The new machine, called Andromeda, has 13.5 million cores capable of speeds over an exaflop, or one quintillion operations per second, at 16-bit half precision. Due to the unique chip at its core, Andromeda isn’t easily compared to supercomputers running on more traditional CPUs and GPUs, but Feldman told HPC Wire Andromeda is roughly equivalent to Argonne National Laboratory’s Polaris supercomputer, which ranks 17th fastest in the world, according to the latest Top500 list.
In addition to performance, Andromeda’s speedy build time, cost, and footprint are notable. Argonne began installing Polaris in the summer of 2021, and the supercomputer went live about a year later.
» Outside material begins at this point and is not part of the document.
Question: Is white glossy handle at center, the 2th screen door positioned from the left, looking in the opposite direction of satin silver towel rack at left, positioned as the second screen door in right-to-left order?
It takes up 40 racks, the filing-cabinet-like enclosures housing supercomputer components. By comparison, Andromeda cost $35 million – a modest price for a machine of its power – took just three days to assemble, and uses a mere 16 racks.
Cerebras tested the system by training five versions of OpenAI’s large language model GPT-3 as well as Eleuther AI’s open source GPT-J and GPT-NeoX. And according to Cerebras, perhaps the most important finding is that Andromeda demonstrated what they call “near-perfect linear scaling” of AI workloads for large language models. In short, that means as additional CS-2s are added, training times decrease proportionately.
Typically, the company said, as you add more chips, performance gains diminish. Cerebras’s WSE chip, on the other hand, may prove to scale more efficiently because its 850,000 cores are connected to each other on the same piece of silicon. What’s more, each core has a memory module right next door. Taken together, the chip slashes the amount of time spent shuttling data between cores and memory.
“Linear scaling means when you go from one to two systems, it takes half as long for your work to be completed. That is a very unusual property in computing,” Feldman told HPC Wire. And, he said, it can scale beyond 16 connected systems.
Beyond Cerebras’s own testing, the linear scaling results were also demonstrated during work at Argonne National Laboratory where researchers used Andromeda to train the GPT-3-XL large language algorithm on long sequences of the Covid-19 genome.
Of course, though the system may scale beyond 16 CS-2s, to what degree linear scaling persists remains to be seen. Also, we don’t yet know how Cerebras performs head-to-head against other AI chips. AI chipmakers like Nvidia and Intel have begun participating in regular third-party benchmarking by the likes of MLperf. Cerebras has yet to take part.
Still, the approach does appear to be carving out its own niche in the world of supercomputing, and continued scaling in large language AI is a prime use case. Indeed, Feldman told Wired last year that the company was already talking to engineers at OpenAI, a leader in large language models, and coincidentally OpenAI founder, Sam Altman, is also an investor in Cerebras.
On its release in 2020, OpenAI’s large language model GPT-3, changed the game both in terms of performance and size. Weighing in at 175 billion parameters, it was the biggest AI model at the time and surprised researchers with its abilities. Since then, language models have reached into the trillions of parameters, and larger models may be forthcoming. There are rumors – just that, so far – that OpenAI will release GPT-4 in the not-too-distant future and it will be another leap from GPT-3.
That said, despite their capabilities, large language models are neither perfect nor universally adored. Their flaws include output that can be false, biased, and offensive. Meta’s Galactica, trained on scientific texts, is a recent example. Despite a dataset one might assume is less prone to toxicity than training on the open internet, the model was easily provoked into generating harmful and inaccurate text and pulled down in just three days. Whether researchers can solve language AI’s shortcomings remains uncertain.
But it seems likely that scaling up will continue until diminishing returns kick in. The next leap could be just around the corner, and we may already have the hardware to make it happen.